Chiediamo al pittore se questo è il significato giusto. Come fa di solito, sorride, non spiega, lascia gli altri nel dubbio.
E questa volta fa solo un segno con il suo indice. Lo indirizza verso l’alto. Verso il soffitto. No, verso, il cielo. No, verso Dio. Quasi a dire che la sua arte lo ha reso degno di conoscere questo mistero.
E qui termina il viaggio nostro nel mondo di Luigi Baldacci. Non termina l’Arte del pittore che continua a farci respirare vita e sogni, mentre percorriamo i sentieri del mondo. Non termina lo stupore con cui Luigi ci saluta e ci lascia a discutere dei suoi lavori. Si è ritirato per continuare a dipingere. Questa volta non da solo, ma aiutato dall’affetto nostro e dei suoi cari. Ogni tanto si affacceranno, nel suo studiolo, la moglie attenta e premurosa, Maria, i figli Alberto e Igor, i nipotini cinguettanti Michelangelo e Jacopo, l’affettuoso nipote Licio Di Biase, la moglie Giovanna, i figli Alessandro e Giampiero, la nipote Annalisa col marito Romeo e i tre figli Mirco, Mattia e Marco; i nipoti acquisiti Cristiana, Raffaele, Daniela, Francesca, Karol, Giada.

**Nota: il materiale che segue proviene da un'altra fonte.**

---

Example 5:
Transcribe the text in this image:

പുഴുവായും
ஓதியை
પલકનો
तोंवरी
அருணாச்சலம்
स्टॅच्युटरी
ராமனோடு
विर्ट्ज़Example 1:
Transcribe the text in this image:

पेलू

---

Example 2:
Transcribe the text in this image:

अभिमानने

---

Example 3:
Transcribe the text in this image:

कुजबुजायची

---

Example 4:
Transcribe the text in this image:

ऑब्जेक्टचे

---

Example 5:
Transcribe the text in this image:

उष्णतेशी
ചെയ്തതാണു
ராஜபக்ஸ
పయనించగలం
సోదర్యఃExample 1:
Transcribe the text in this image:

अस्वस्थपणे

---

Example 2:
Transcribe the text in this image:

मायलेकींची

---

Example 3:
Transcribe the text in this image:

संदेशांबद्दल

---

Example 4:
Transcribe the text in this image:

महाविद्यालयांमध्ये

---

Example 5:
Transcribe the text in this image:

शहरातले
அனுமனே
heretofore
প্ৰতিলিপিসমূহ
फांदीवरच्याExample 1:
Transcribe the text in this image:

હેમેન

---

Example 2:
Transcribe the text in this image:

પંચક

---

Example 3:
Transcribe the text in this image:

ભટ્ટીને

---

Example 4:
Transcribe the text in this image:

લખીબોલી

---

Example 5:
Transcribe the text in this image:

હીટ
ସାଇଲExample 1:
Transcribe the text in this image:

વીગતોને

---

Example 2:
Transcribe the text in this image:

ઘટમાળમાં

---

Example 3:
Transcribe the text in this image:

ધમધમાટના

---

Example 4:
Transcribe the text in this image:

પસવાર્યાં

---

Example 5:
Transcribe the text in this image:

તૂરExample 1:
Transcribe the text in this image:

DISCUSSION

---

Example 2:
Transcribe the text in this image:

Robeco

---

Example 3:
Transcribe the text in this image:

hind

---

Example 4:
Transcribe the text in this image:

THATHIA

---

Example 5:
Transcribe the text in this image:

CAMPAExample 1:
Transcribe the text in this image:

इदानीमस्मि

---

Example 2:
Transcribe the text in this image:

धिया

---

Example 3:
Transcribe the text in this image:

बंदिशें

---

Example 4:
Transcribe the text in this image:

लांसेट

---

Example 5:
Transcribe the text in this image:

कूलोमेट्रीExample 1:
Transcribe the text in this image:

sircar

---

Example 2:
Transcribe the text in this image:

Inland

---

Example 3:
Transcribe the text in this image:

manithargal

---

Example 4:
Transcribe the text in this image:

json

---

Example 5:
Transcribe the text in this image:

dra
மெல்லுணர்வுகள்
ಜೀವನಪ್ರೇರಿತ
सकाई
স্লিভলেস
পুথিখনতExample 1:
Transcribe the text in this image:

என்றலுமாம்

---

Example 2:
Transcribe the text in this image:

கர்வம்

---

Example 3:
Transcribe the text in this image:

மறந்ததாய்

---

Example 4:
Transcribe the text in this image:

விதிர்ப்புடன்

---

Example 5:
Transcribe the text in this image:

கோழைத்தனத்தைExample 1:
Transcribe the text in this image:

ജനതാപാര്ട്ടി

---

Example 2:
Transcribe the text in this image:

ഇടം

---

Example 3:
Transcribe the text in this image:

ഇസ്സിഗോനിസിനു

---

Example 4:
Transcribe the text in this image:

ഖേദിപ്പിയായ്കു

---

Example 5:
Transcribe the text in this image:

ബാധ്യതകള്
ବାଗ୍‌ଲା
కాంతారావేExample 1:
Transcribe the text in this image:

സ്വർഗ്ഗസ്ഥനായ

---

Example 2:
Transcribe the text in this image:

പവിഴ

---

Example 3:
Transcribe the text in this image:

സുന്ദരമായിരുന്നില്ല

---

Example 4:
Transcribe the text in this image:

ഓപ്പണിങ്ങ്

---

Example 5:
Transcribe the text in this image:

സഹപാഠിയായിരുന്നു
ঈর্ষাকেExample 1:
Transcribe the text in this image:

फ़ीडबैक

E mi affaccerò anch’io, insieme alla mia Tania, grande ammiratrice di Luigi, per raccogliere le sempre più recenti creazioni del suo talento.
Intanto ho scoperto che il quadro su descritto è l’ultimo in ordine di tempo. Ho anche assistito alla sua creazione. Il pittore aveva entrambe le mani impegnate, con una seguiva i suggerimenti dell’Arte; con l’altra stringeva la mano della moglie Maria, attenta e partecipe di ogni sua evoluzione artistica ed esistenziale. Questo quadro è ancora l’ultimo da lui dipinto.
Per il momento, sembra che si sia assentato per prendere nuove ispirazioni e istruzioni, questa volta altissime, suggeritegli dall’Artefice Supremo.